### Written exercise 1:
Rewrite the entries below from their first line through the line containing "order: Fagales", changing "collectors" to "collected by" and leaving everything else unchanged.

### Excerpt to read:

######

Annual Summary (2018-19)

In the past year, I have been in the ride-hailing industry and have encountered many interesting problems. In this post, I would like to summarize my experience in formulating and tackling these problems and share my personal ideas on future directions.

Understanding Ride-hailing Businesses From a Macroscopic View

Comparing with other travel modes such as driving and public transit, ride-hailing could provide a higher degree of flexibility to riders: they can wait for drivers to pick them up. Because the riders are very sensitive to the waiting time for pick up, densities and network effects are crucial for a ride-hailing business to gain market power. To further illustrate the connection between densities and market power, in the following I will introduce a static equilibrium framework which was first developed (as far as I know) by Arnott[1] and recently reintroduced by Castillo[2]:

Assume in a ride-hailing system there are $D$ drivers and currently $I$ of them are available. It is not hard to see that, for an incoming rider, the expected pickup distance $d$ and the expected waiting time for pickup $w$ are monotonically decreasing with respect to the availability $I$. If we further assume $T$ to be the average trip time, then the (unit-time) service capacity $R$ that the system can consistently provide is given by

$$D = I + (T + w(I)) R. \tag{1.1}$$

To understand this equilibrium equation, simply notice that among the $D$ total drivers, $I$ are available, $R$ are going to finish their rides in 1 minute, $R$ are in 2 minutes, etc.

However, the supply $D$ and the demand $R$ depend on external factors such as prices. Specifically, we might assume $D$ depends on the expected income and $R$ depends on the expected price and waiting time:

$$D = G(r_D), r_D = p_D \cdot \frac{RT}{D};$$

$$R = F(r_R), r_R = a - b p_R - c w(I),$$

where $a,b,c,F,G$ are given constants.

Now, suppose that the operator can scale $D$ and $I$ by the same factor $\alpha > 1$. On the one hand, the operator can have

$$p_D \propto \frac{D}{R}$$

to maintain the same income level $r_D$ for drivers, and $\frac{D}{R}$ is monotonically decreasing as $\alpha$ increases because $w(I)$ is decreasing. On the other hand, because $w(I)$ is smaller, the operator can raise the price $p_R$ while maintaining the same utility level $r_R$. Therefore, the network effect allows the one with higher market share to enjoy a greater profit $p_R - p_D$. This operator can further exploit this extra profit in a flexible way to drive any competitor out of the market.

######

### Records:

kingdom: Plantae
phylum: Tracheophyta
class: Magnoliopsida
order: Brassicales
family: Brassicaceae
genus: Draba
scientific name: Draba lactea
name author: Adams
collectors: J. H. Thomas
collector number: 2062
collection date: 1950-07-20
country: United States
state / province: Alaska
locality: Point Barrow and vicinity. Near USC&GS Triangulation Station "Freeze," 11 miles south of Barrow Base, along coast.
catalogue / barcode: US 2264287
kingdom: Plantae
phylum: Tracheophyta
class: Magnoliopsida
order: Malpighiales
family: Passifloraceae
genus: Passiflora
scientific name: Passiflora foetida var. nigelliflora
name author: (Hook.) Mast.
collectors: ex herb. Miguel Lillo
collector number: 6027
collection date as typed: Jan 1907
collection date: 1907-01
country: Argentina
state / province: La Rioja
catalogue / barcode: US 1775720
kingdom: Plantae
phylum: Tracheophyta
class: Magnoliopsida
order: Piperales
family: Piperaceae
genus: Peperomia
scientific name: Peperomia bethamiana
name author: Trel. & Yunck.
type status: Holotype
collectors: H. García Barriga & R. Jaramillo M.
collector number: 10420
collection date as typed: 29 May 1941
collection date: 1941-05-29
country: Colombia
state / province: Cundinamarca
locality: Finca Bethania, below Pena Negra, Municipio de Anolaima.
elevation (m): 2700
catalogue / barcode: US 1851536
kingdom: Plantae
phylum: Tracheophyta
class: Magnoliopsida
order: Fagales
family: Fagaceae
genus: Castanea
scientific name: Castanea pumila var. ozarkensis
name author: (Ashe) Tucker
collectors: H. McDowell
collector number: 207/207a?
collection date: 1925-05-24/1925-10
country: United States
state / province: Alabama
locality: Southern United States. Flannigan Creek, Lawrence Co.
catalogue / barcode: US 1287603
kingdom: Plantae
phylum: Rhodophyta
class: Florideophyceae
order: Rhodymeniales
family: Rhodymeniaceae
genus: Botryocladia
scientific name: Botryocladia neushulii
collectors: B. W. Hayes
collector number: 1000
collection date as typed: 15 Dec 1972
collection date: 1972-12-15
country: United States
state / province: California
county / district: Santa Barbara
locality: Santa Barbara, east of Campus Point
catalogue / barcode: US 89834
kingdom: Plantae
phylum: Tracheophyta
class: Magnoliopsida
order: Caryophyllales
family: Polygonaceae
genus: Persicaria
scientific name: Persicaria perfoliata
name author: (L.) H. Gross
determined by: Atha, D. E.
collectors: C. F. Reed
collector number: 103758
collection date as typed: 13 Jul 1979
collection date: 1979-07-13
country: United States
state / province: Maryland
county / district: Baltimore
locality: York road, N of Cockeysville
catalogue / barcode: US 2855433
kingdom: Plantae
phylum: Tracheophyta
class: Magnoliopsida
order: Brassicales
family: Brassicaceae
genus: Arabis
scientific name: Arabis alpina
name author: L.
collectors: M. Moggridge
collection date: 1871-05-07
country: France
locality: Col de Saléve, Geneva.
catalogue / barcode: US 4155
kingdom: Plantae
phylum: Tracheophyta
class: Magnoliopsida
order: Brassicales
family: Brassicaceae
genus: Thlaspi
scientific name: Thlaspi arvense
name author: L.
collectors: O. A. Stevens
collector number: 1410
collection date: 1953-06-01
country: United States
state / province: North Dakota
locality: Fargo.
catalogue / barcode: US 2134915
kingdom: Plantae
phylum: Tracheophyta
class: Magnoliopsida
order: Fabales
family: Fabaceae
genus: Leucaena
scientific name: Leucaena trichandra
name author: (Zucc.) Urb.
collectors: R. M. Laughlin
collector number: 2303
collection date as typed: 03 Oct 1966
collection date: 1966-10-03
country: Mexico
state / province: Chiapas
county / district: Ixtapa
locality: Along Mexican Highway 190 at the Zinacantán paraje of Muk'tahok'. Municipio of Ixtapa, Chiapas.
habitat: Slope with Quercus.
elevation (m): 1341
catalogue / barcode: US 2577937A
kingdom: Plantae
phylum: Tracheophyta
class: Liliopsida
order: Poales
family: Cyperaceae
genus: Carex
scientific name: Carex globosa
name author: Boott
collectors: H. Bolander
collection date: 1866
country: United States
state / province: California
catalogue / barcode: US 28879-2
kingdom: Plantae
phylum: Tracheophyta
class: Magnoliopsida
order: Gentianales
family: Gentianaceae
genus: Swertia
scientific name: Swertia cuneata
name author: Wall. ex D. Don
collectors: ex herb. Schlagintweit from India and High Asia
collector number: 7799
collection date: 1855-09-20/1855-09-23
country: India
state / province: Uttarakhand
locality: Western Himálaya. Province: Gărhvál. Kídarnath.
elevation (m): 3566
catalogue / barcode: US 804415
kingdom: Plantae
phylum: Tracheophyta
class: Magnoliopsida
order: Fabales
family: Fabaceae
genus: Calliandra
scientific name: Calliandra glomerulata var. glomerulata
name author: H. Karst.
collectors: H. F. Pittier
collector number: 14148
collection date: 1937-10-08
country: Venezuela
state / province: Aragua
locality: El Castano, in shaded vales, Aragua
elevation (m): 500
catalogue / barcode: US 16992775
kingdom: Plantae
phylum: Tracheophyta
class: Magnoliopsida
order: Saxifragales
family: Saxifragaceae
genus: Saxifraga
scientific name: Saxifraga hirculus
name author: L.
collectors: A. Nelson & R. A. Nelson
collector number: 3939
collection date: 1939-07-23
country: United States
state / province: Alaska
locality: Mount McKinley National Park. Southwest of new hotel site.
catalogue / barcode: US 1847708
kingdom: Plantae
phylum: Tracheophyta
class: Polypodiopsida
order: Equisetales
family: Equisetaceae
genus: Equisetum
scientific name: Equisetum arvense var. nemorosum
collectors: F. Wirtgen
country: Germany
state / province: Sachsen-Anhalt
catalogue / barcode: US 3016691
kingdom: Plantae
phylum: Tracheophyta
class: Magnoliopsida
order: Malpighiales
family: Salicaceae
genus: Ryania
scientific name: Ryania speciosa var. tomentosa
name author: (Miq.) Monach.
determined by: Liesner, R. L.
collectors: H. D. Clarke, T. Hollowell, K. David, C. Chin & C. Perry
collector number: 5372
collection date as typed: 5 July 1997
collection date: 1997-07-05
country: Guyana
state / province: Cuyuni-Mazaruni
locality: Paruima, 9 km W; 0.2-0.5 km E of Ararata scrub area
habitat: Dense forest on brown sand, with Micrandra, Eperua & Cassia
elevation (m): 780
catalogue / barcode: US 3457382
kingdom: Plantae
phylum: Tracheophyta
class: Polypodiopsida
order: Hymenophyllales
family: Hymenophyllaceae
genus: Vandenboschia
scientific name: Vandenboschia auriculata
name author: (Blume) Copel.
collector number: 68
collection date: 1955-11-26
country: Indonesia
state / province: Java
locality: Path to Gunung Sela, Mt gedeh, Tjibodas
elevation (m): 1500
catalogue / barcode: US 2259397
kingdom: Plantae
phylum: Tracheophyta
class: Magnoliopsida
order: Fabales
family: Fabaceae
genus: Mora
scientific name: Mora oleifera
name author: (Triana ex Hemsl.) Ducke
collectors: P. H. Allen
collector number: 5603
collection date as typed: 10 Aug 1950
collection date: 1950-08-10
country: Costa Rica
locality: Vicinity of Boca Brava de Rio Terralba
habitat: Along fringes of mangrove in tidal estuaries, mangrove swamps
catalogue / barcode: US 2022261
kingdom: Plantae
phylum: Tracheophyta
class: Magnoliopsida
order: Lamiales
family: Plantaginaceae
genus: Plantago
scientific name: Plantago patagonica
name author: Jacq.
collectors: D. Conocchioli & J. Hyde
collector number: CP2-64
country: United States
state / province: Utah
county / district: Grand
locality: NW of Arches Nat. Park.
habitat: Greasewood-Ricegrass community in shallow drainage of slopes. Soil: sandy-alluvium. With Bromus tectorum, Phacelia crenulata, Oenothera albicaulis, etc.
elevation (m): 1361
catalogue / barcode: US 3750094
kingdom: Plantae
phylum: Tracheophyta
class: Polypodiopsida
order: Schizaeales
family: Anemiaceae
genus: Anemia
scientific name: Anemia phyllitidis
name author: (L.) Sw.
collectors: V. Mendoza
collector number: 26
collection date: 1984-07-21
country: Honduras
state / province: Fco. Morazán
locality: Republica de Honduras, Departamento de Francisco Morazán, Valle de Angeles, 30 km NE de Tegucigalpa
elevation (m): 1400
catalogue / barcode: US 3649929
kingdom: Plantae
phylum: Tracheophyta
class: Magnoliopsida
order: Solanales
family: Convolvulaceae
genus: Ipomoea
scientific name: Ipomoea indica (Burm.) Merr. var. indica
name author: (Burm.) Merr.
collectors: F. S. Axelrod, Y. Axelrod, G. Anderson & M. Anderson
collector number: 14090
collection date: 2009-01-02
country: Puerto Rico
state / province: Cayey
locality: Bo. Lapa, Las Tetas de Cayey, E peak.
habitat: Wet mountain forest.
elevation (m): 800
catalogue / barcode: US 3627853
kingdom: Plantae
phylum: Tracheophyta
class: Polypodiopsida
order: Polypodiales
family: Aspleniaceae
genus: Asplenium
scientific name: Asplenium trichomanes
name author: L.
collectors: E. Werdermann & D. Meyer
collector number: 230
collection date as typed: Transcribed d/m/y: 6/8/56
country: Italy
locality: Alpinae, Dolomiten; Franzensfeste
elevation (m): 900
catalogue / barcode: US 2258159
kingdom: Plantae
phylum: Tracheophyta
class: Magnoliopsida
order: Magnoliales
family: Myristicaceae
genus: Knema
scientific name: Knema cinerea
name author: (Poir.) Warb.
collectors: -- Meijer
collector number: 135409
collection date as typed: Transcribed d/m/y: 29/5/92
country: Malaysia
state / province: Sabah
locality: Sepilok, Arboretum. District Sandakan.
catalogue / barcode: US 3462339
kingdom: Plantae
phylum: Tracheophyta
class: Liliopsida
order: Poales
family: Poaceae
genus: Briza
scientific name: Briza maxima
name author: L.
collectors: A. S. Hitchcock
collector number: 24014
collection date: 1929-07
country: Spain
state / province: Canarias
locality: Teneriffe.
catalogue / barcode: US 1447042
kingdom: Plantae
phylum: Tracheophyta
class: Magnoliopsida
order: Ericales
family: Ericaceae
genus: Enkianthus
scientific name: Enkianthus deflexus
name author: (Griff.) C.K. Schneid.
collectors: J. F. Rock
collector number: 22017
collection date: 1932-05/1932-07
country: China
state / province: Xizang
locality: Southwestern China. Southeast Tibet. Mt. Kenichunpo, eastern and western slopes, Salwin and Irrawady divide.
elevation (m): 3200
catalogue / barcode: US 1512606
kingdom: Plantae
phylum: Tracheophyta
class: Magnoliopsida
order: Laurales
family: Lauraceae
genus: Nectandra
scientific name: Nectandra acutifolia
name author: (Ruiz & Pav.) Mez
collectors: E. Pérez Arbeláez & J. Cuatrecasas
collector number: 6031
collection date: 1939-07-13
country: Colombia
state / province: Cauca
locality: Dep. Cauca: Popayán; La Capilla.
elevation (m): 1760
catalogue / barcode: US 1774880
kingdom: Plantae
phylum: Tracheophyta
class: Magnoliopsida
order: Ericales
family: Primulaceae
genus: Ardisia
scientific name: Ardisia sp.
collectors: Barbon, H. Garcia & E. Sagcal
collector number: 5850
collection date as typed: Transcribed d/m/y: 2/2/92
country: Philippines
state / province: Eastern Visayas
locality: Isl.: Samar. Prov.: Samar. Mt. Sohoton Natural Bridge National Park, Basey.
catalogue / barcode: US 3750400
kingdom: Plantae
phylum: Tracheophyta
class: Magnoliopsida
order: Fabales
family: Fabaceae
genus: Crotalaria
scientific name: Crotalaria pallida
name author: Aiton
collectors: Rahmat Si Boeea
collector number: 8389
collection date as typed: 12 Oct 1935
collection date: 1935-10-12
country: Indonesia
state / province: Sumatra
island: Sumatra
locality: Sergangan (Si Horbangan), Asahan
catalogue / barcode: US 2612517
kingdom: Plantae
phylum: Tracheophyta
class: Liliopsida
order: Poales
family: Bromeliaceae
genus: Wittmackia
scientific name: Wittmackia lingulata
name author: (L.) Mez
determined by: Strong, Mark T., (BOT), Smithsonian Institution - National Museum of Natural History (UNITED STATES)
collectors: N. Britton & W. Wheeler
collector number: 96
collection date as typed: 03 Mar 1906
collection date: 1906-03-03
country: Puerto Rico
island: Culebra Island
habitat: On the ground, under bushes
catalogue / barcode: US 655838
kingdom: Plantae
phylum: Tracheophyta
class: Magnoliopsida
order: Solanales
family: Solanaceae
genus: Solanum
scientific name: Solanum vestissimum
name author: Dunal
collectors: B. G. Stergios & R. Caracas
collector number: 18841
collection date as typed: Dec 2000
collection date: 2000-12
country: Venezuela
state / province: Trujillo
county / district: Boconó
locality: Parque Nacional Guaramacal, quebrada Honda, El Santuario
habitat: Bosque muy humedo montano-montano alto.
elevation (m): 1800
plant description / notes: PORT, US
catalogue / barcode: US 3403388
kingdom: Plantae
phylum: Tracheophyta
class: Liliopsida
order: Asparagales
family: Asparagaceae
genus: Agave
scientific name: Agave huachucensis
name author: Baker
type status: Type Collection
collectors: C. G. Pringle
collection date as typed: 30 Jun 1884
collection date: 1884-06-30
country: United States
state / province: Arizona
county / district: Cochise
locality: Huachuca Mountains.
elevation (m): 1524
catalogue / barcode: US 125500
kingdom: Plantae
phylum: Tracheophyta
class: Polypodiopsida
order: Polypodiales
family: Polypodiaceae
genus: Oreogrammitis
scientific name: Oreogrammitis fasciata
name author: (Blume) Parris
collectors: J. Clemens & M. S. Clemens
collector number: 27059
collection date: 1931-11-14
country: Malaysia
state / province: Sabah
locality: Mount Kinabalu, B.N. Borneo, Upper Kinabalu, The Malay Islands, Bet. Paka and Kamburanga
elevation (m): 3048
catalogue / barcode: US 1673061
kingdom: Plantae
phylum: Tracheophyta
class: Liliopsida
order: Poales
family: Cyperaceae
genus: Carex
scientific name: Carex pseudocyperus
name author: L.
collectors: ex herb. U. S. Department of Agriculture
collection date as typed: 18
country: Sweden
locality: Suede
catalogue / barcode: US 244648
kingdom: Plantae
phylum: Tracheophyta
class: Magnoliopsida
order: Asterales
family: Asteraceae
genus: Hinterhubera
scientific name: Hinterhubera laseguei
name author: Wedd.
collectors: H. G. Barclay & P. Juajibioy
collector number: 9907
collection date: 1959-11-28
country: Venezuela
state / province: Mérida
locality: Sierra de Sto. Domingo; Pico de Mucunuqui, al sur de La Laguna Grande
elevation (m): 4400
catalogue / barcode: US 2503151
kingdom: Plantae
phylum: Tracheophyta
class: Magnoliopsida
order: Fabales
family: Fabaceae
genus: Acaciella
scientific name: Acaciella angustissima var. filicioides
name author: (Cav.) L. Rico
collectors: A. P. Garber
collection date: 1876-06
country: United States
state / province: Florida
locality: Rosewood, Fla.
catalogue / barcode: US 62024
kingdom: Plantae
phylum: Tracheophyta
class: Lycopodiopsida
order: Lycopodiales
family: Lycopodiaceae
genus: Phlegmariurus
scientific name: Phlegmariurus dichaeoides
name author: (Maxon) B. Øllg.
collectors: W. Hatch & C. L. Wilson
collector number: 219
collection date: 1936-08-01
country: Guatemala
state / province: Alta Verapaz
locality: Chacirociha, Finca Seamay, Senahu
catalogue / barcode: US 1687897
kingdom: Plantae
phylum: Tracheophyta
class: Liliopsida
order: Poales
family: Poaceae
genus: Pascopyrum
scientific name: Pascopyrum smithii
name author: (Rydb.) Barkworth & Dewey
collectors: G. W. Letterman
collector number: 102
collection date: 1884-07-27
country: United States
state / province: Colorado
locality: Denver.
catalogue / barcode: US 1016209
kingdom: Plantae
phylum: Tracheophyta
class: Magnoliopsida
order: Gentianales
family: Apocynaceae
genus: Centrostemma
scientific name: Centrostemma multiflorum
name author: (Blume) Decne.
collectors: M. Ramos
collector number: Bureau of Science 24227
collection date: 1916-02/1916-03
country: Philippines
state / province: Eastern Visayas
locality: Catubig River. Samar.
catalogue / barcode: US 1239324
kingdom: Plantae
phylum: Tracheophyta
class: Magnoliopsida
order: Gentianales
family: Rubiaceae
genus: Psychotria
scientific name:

######

### Written exercise 2:
Transcribe the part of the ride-hailing summary above that opens with the words "To understand this" and closes with "are given constants.".

### Written answer 1:
kingdom: Plantae
phylum: Tracheophyta
class: Magnoliopsida
order: Brassicales
family: Brassicaceae
genus: Draba
scientific name: Draba lactea
name author: Adams
collected by: J. H. Thomas
collector number: 2062
collection date: 1950-07-20
country: United States
state / province: Alaska
locality: Point Barrow and vicinity. Near USC&GS Triangulation Station "Freeze," 11 miles south of Barrow Base, along coast.
catalogue / barcode: US 2264287
kingdom: Plantae
phylum: Tracheophyta
class: Magnoliopsida
order: Malpighiales
family: Passifloraceae
genus: Passiflora
scientific name: Passiflora foetida var. nigelliflora
name author: (Hook.) Mast.
collected by: ex herb. Miguel Lillo
collector number: 6027
collection date as typed: Jan 1907
collection date: 1907-01
country: Argentina
state / province: La Rioja
catalogue / barcode: US 1775720
kingdom: Plantae
phylum: Tracheophyta
class: Magnoliopsida
order: Piperales
family: Piperaceae
genus: Peperomia
scientific name: Peperomia bethamiana
name author: Trel. & Yunck.
type status: Holotype
collected by: H. García Barriga & R. Jaramillo M.
collector number: 10420
collection date as typed: 29 May 1941
collection date: 1941-05-29
country: Colombia
state / province: Cundinamarca
locality: Finca Bethania, below Pena Negra, Municipio de Anolaima.
elevation (m): 2700
catalogue / barcode: US 1851536
kingdom: Plantae
phylum: Tracheophyta
class: Magnoliopsida
order: Fagales

### Written answer 2:
To understand this equilibrium equation, simply notice that among the $D$ total drivers, $I$ are available, $R$ are going to finish their rides in 1 minute, $R$ are in 2 minutes, etc.

However, the supply $D$ and the demand $R$ depend on external factors such as prices. Specifically, we might assume $D$ depends on the expected income and $R$ depends on the expected price and waiting time:

$$D = G(r_D), r_D = p_D \cdot \frac{RT}{D};$$

$$R = F(r_R), r_R = a - b p_R - c w(I),$$

where $a,b,c,F,G$ are given constants.